> METTI IN PRATICA
a) Trascrivi senza cambiare nulla il pezzo del testo sulla dinamica del genocidio che parte da "Dinamica del genocidio" e arriva fino a "si fa strada.".
b) Nel testo sulla dinamica del genocidio, la frase che comincia con "Diventa una sorta di via di mezzo" descrive tre modi di sapere e di fare. Elencali tutti e tre.
c) Prosegui il testo sulla dinamica del genocidio, ripartendo subito dopo la sua ultima frase.

──────── TESTO DELLA PAGINA ────────

Dinamica del genocidio
Robert Jay Lifton
Il genocidio richiede due gruppi di persone: un’élite professionale che formuli il compito dell’uccisione e che sovrintenda ad esso, e uccisori di professione che lo attuino. Già molto tempo prima che le persone che faranno parte di questi gruppi vengano scelte per svolgere tali compiti, esse sono influenzate da quella che può essere chiamata un’atmosfera di genocidio. Pare che nell’aria ci sia un sentore di morte, storie di uccisioni in massa a cui non si crede e al tempo stesso si crede. Diventa una sorta di via di mezzo, qualcosa che si sa e non si sa, o che si fa senza rendersene conto chiaramente, o che si sa e non si fa. È una combinazione di conoscenza e di ottundimento, ma la conoscenza filtra e si fa strada.

──────── DATI DA ANALIZZARE ────────

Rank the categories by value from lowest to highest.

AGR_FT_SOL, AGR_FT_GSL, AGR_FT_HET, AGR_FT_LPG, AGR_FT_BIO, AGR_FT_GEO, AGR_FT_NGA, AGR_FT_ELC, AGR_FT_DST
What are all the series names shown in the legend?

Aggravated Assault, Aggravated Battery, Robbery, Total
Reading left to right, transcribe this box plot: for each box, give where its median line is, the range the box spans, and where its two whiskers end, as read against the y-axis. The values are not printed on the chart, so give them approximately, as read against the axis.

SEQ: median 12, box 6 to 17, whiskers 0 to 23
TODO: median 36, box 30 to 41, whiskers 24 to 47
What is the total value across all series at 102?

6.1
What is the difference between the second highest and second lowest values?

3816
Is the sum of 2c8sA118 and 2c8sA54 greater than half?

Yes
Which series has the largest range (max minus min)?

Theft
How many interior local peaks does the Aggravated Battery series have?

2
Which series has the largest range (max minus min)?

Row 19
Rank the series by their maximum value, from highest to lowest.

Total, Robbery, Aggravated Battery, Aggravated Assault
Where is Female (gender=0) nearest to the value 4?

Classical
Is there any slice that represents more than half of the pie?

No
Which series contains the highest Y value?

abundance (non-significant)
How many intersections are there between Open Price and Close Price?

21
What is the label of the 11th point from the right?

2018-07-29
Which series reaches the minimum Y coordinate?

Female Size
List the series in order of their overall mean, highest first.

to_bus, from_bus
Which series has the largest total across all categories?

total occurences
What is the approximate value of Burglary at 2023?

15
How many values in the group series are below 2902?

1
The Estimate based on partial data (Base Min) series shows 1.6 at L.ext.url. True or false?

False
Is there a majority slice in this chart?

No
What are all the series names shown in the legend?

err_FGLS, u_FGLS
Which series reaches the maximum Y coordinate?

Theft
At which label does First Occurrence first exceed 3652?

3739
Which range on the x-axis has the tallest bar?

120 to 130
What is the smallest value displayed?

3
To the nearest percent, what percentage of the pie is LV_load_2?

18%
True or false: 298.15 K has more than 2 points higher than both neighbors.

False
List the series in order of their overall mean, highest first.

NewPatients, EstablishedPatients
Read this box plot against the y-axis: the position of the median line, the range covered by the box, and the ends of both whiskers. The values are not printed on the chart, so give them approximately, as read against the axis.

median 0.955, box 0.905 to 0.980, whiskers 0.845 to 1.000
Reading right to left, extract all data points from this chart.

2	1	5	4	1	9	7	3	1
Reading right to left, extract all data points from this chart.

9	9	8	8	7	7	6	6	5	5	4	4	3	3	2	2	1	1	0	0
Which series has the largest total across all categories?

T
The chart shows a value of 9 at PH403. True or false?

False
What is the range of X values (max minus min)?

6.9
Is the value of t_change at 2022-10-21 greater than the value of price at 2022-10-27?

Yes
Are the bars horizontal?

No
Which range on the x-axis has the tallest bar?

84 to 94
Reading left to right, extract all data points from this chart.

────────

> SOLUZIONI DEGLI ESERCIZI
a)
Dinamica del genocidio
Robert Jay Lifton
Il genocidio richiede due gruppi di persone: un’élite professionale che formuli il compito dell’uccisione e che sovrintenda ad esso, e uccisori di professione che lo attuino. Già molto tempo prima che le persone che faranno parte di questi gruppi vengano scelte per svolgere tali compiti, esse sono influenzate da quella che può essere chiamata un’atmosfera di genocidio. Pare che nell’aria ci sia un sentore di morte, storie di uccisioni in massa a cui non si crede e al tempo stesso si crede. Diventa una sorta di via di mezzo, qualcosa che si sa e non si sa, o che si fa senza rendersene conto chiaramente, o che si sa e non si fa. È una combinazione di conoscenza e di ottundimento, ma la conoscenza filtra e si fa strada.

b)
- si sa e non si sa
- si fa senza rendersene conto chiaramente
- si sa e non si fa

c)
Può esserci un periodo di impasse e di confusione – quale si verificò in Germania attorno al marzo 1941 – durante il quale prende forma la dinamica del genocidio. Il progetto di uccisione viene ad essere percepito come l’unica «soluzione» generale di una serie di dilemmi. Iniziative dal basso (fondate su percezioni di ciò che il capo o i capi desiderano) convergono con atteggiamenti, ordini e messaggi indiretti dall’alto, in una sequenza che difficilmente può essere ricondotta a un documento specifico, ma che nondimeno assume una forma definita, viene attuata in modo sistematico e implica un gran numero di persone che lavorano di concerto all’attuazione del programma. Il processo è a un tempo arcano e segreto da un lato e comune e quasi rispettabile dall’altro.
I progetti di genocidio richiedono la partecipazione attiva di professionisti colti – medici, scienziati, ingegneri, capi militari, avvocati, clero, professori di università e altri insegnanti – che uniscano i loro sforzi per creare non solo la tecnologia del genocidio ma gran parte della sua giustificazione ideologica, del suo clima morale e del suo processo organizzativo.